Re: On Reduce
- To: mathgroup at smc.vnet.net
- Subject: [mg72020] Re: [mg72011] On Reduce
- From: Bob Hanlon <hanlonr at cox.net>
- Date: Sat, 9 Dec 2006 06:09:26 -0500 (EST)
- Reply-to: hanlonr at cox.net
BInv={{1/4, 1/4, 0},
{-1/2, 1/2, 0},
{3/4, -5/4, 1}};
B=Inverse[BInv];
b={4 + \[Delta], 8, 10};
BInv.b // Simplify;
ineq=Reduce[Thread[% >= 0], \[Delta]]/.
{\[Delta] -> b1-4} // Simplify
0 <= b1 <= 8
{First@ineq, Last@ineq}
{0,8}
Cases[ineq, _?NumericQ]
{0,8}
Bob Hanlon
---- Virgil Stokes <vs at it.uu.se> wrote:
> I have the following small piece of Mathematica code that works fine for
> my purposes.
>
> BInv = {{ 1/4, 1/4, 0},
> {-1/2, 1/2, 0},
> { 3/4, -5/4, 1}}
> B = Inverse[BInv]
> b = {4 + \[Delta], 8, 10};
> BInv.b // FullSimplify
> Reduce[{%[[1]] >= 0, %[[2]] >= 0, %[[3]] >= 0}, {\[Delta]}]

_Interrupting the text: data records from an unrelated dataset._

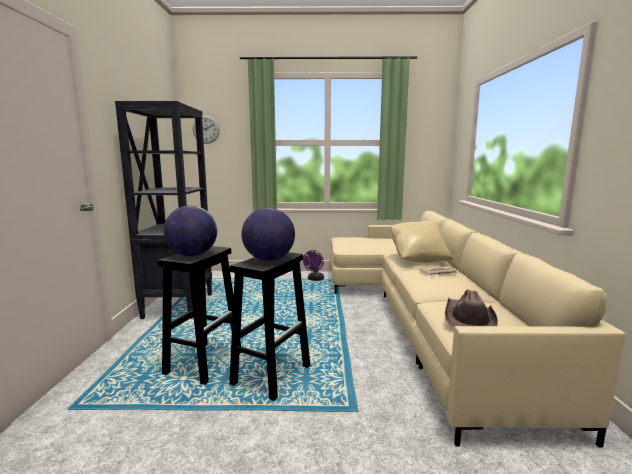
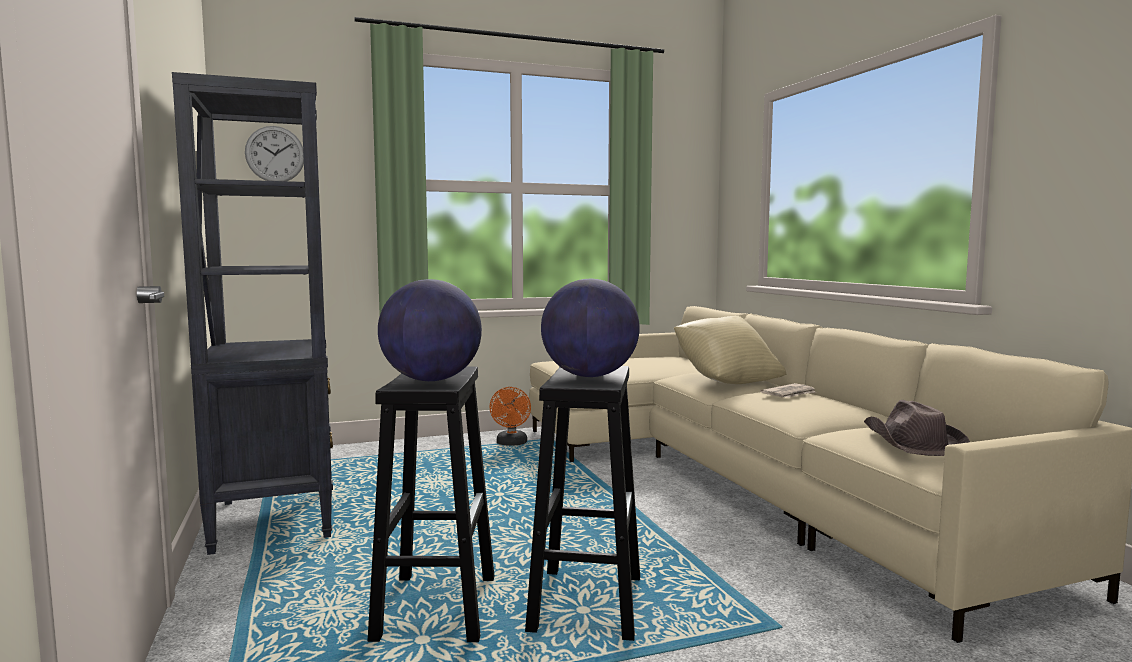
camera: 20 degrees left, 5 degrees down
purple fan [303,250,324,281] -> orange fan [490,387,531,446]

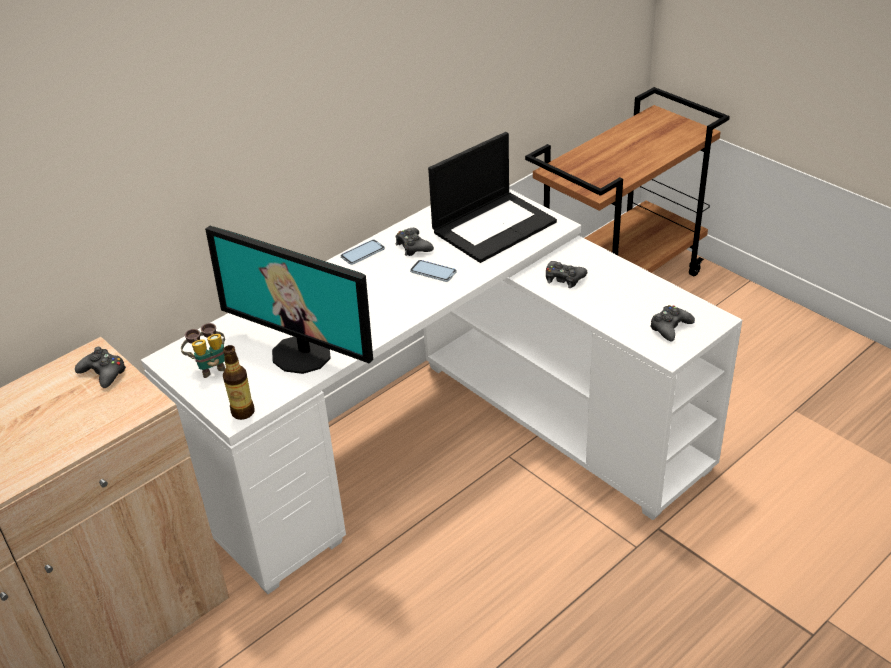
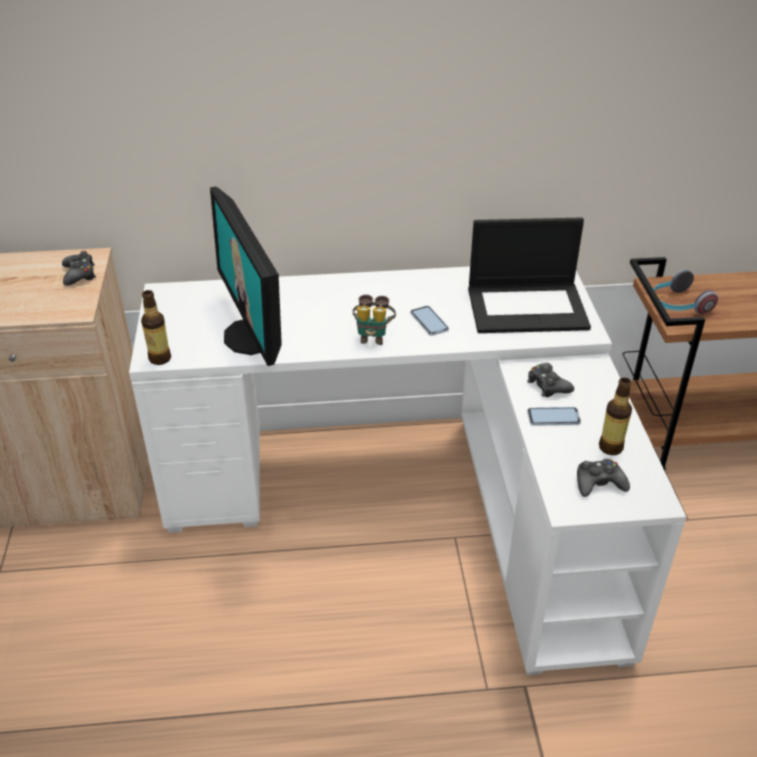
camera: 35 degrees right, 0 degrees up
binoculars [181,323,225,378] -> binoculars moved to [353,295,396,345]
phone [341,240,385,265] -> phone moved to [527,407,581,426]
black game controller [396,228,434,256] -> none
none -> bottle [599,378,632,455]
none -> headphones [653,270,718,314]

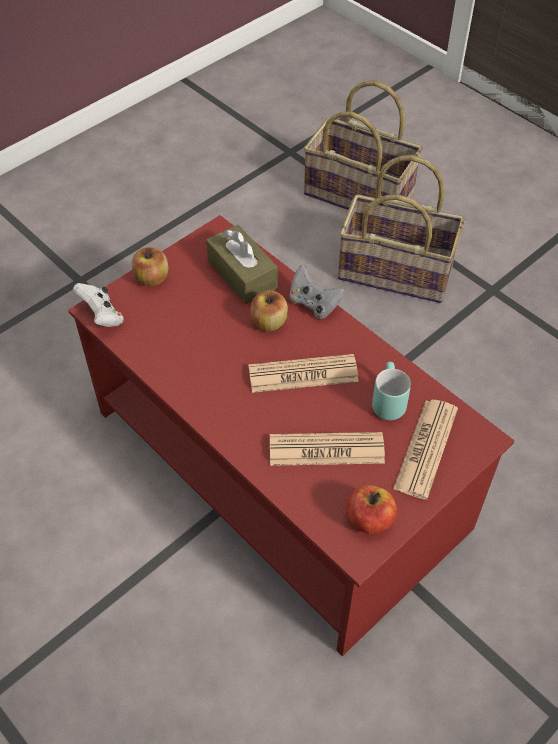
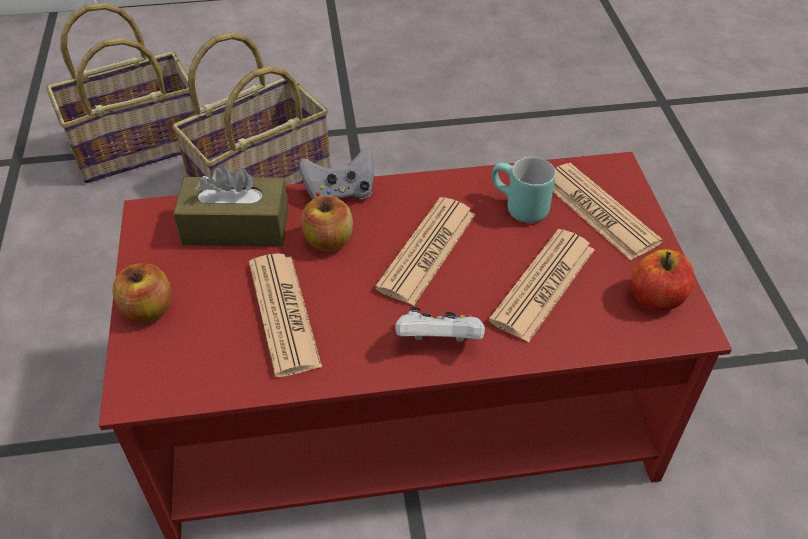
camera: 55 degrees left, 5 degrees down
white game controller [73,283,124,327] -> white game controller moved to [395,307,485,342]
none -> newspaper [249,253,322,377]

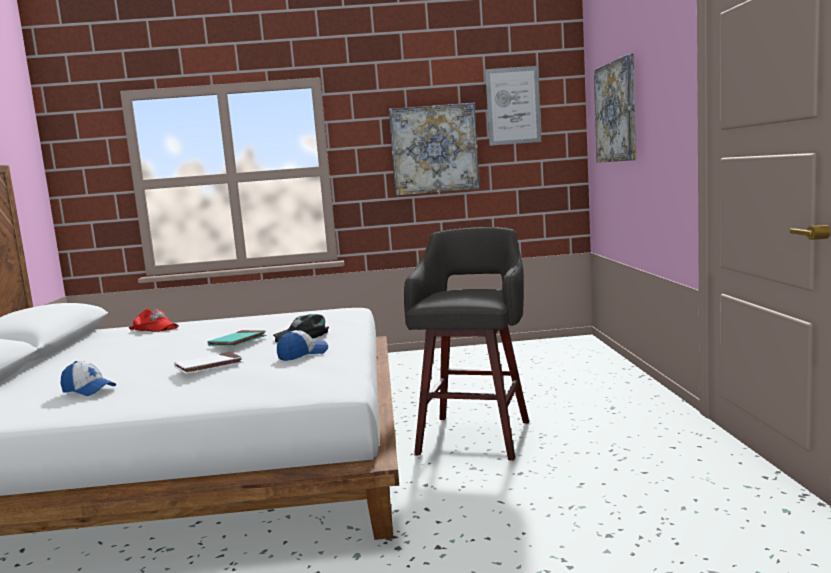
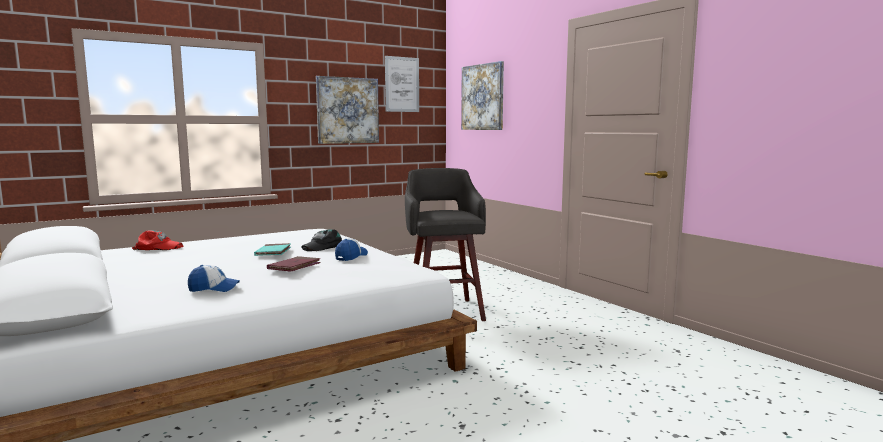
camera: 30 degrees left, 0 degrees up
white book [174,352,243,374] -> red book [267,256,321,272]

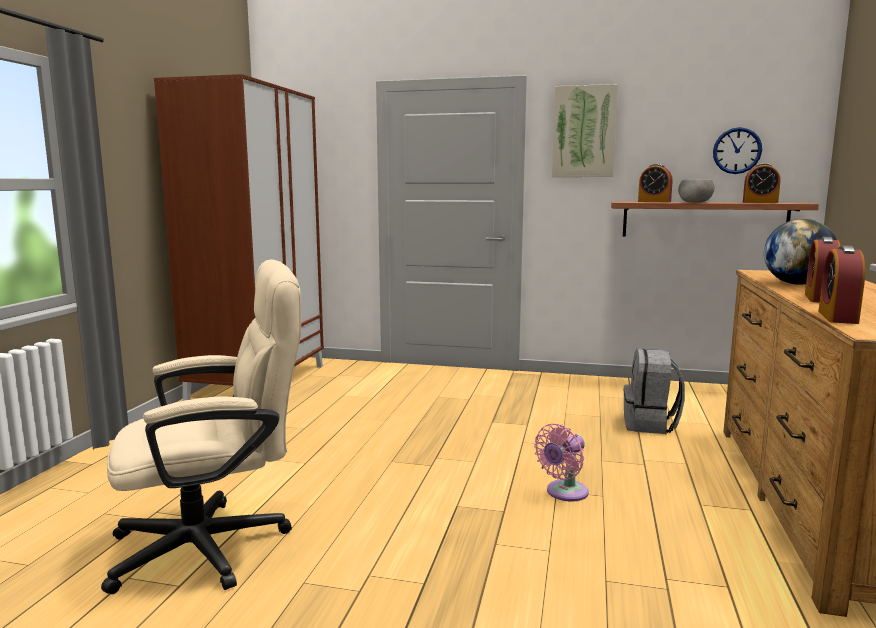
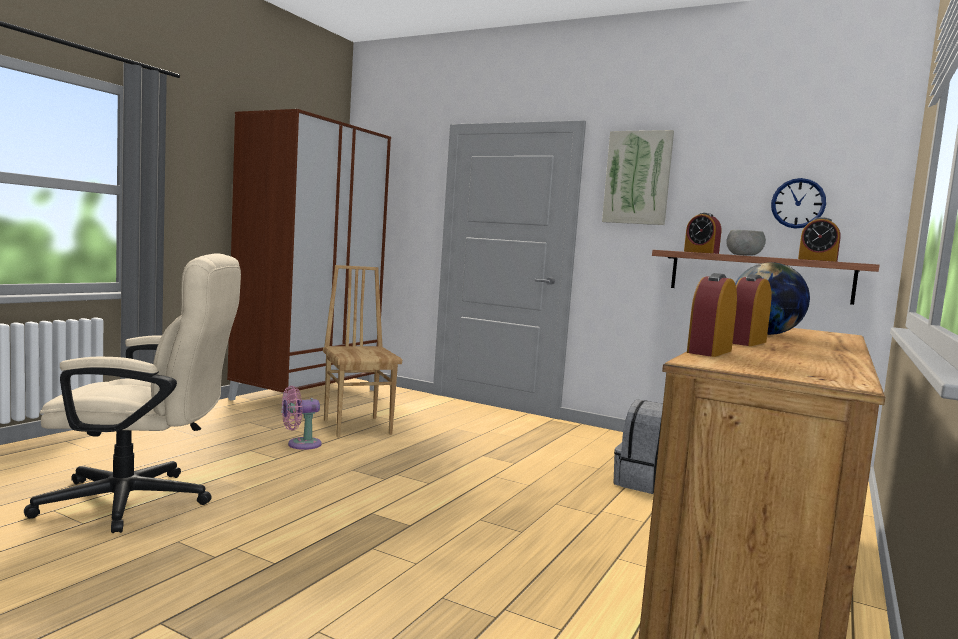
camera: 15 degrees right, 5 degrees down
pink fan [534,424,589,502] -> pink fan moved to [282,386,322,450]
none -> brown chair [323,265,402,438]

> % /. {\[Delta] -> b1 - 4} // FullSimplify
>
> which gives
>
> 0 <= b1 <= 8
>
> which is of course correct. But, how can I use (access) the values 0 and 8?
> That is, I would like to now use these values in some expressions that
> would follow this.
>
> Thanks,
> V. Stokes
>